Validity of this proof that any continuous function with domain and range in [0,1] must have a fixed point.

Question

The following proof was given in a solutions manual to a question asking to prove that a continuous function with domain and range in $[0,1]$ must have a fixed point:

Consider the function $F(x) = f(x) - x$, where $f$ is any continuous function with domain $[0,1]$ and range in $[0,1]$. We shall prove that f has a fixed point. Now if $f(0) = 0$ then we are done: $f$ has a fixed point (the number $0$), which is what we are trying to prove.

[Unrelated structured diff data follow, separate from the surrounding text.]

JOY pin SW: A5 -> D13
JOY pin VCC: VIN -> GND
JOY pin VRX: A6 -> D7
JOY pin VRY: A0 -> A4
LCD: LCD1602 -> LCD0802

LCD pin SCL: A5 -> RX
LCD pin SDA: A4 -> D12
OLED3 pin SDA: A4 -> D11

So assume $f(0) \neq 0$. For the same reason we can assume that $f(1) \neq 1$. Then $F(0) = f(0) > 0$ and $F(1) = f(1) - 1 < 0$. So by the Intermediate Value Theorem, there exists some number $c$ in the interval $(0,1)$ such that $F(c) = f(c) - c = 0$. So $f(c) = c$, and therefore $f$ has a fixed point.

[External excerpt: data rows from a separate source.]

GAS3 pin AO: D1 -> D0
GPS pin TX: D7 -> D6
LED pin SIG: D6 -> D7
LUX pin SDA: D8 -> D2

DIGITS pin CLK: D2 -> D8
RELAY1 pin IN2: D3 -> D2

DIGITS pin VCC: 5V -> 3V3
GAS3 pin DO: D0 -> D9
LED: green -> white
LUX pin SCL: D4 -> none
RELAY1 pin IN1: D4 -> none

However my issue with the above proof is that $F(1) = f(1) - 1$ is not always less than zero (as stated above) as in the case of function $y = x$ at $(1,1)$ the function $F(1) = 1 - 1 = 0$

likewise $F(0) = f(0) - 0$ is not always greater than zero (as stated above) as in the case of function $y = x$ at $(0,0)$ the function $F(0) = 0 - 0 = 0$

I know they explicitly asked us to assume that $f(0) \neq 0$ and $f(1) \neq 1$ but in the case of a proof how can we work we choose to ignore the points that seem to me can negate the proof at $(1,1)$ and $(0,0)$, especially when we are dealing with a continuous function? I agree with the rest of the proofs and understand it and even acknowledge that by following their assumptions, the proof is flawless, but what I want to understand is how it is justified. Thank you.

Answer 1

There are two cases:

1. if either $f(0) = 0$ or $f(1) = 1$: you already have a fixed point! This is what you are missing.
2. otherwise you can use the intermediate values theorem.

Answer 2

The point is that if $f(1)=1$ means $1$ is a fixed point of $f$. So in that case further argument is unnecessary. If $0$ and $1$ are not fixed points, then a further argument is required. So the proof is working only with this case - $0$ and $1$ are already dealt with.

Answer 3

The whole point of the proof is splitting the case into three scenarios:

• If $F(1)$ is not less than zero, then $f(1)=1$ and a fixed point exists.
• If $F(0)$ is not positive, then $f(0)=0$ and a fixed point exists.
• If $F(0)$ is positive and $F(1)$ is negative, then a fixed point exists by the IVT.

Note: When you get to point three, you are actually proving the statement:

Say $f:[0,1]\to[0,1]$ is a function for which $0$ and $1$ are not fixed points. Then there exists such a value $c\in(0,1)$ that $f(c)=c$.